Yesterday as I was waiting for a bus to go home, I thought came to mind which really made me ask some of the questions I dread asking myself;
what am I doing?
is this what I want from the rest of my life?
if its not then what is it that I want?
where am I going?
and if I know where am going, am I headed in the right direction?
what do I desire to have or to be?

You can imagine, that before I could answer all this my mind was already tired and I was feeling wack and all I wanted to do was cry.

But as I sat in my bed wondering where all this was headed too, I remembered something my pastor said, " As a christian, its not our lives or want we want to happen to us that accounts, its what God wants out of our lives and what He has in store for us that accounts". Most of the times we worry what and who will turn out to be instead of fully trusting in God to make us the person He wants us to be, so that we can accomplish His will and not our us here on earth, that all glory and honour will go unto Him.

I believe this journey requires us not only to fully and not partially trust God with our lives but with our future, our being, character and everything in us and to let Him have full control over our destiny. I can promise you that this isn't easy, but that' the whole point to it, that we shouldn't depend on our strength to get us through but His strength, which will surely take us there.

Themuscian actually sent me the mail he promised he would send and I have to say He is different from the others but I think time will reveal it all and all I have to force my self to do is to stay away and much as I can.

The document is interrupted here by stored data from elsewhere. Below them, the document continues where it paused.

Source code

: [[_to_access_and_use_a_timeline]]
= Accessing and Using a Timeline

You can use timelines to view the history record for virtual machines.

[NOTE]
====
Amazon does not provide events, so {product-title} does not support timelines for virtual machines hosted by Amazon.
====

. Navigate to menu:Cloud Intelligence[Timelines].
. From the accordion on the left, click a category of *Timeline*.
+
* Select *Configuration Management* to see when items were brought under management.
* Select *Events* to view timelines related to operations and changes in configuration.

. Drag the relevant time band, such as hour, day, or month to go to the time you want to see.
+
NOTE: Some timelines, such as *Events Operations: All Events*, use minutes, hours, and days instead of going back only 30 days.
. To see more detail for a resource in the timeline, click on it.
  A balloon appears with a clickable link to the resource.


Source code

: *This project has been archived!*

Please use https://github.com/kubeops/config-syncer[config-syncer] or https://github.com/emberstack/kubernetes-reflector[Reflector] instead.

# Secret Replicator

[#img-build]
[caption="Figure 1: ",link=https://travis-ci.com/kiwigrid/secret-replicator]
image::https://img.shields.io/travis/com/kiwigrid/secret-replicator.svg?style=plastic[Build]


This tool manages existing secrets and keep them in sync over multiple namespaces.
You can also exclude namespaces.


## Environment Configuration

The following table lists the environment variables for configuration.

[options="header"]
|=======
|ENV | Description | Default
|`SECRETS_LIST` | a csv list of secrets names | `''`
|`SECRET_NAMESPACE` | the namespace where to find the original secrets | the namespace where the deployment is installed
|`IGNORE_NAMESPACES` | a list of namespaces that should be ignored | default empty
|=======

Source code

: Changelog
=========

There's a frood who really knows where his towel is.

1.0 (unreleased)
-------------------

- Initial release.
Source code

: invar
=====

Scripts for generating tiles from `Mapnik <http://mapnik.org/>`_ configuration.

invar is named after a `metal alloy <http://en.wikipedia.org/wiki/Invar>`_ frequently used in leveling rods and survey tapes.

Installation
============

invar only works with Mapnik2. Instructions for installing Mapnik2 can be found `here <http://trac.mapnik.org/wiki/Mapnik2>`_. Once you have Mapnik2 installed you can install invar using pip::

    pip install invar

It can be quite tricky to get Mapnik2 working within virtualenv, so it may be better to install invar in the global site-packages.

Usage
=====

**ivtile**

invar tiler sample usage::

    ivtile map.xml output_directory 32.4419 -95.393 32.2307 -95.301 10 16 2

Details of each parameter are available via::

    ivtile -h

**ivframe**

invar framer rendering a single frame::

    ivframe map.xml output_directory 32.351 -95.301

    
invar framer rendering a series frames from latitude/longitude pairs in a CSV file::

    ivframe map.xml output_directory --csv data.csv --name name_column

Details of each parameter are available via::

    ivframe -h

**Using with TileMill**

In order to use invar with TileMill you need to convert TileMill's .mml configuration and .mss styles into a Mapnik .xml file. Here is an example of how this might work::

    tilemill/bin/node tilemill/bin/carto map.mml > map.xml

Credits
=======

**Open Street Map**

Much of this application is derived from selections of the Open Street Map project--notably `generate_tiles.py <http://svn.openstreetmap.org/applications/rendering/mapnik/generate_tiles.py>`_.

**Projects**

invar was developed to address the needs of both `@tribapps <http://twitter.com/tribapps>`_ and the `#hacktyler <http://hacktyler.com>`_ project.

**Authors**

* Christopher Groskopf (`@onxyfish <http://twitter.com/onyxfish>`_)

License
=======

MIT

Things here aren't what they used to be, guess its the fact that when you don't see others changing, its better that you yourself change. Am back to talking terms with bureauguy and smartkid and of late I have seem a part of me in all of them that has somehow brought our interaction to other level that wasn't there before. My prayer is that we don't get at logger heads with each other again, since over time am getting tired and weary of this stuff and I emerge vulnerable at the end.

So with those short but long words let me go.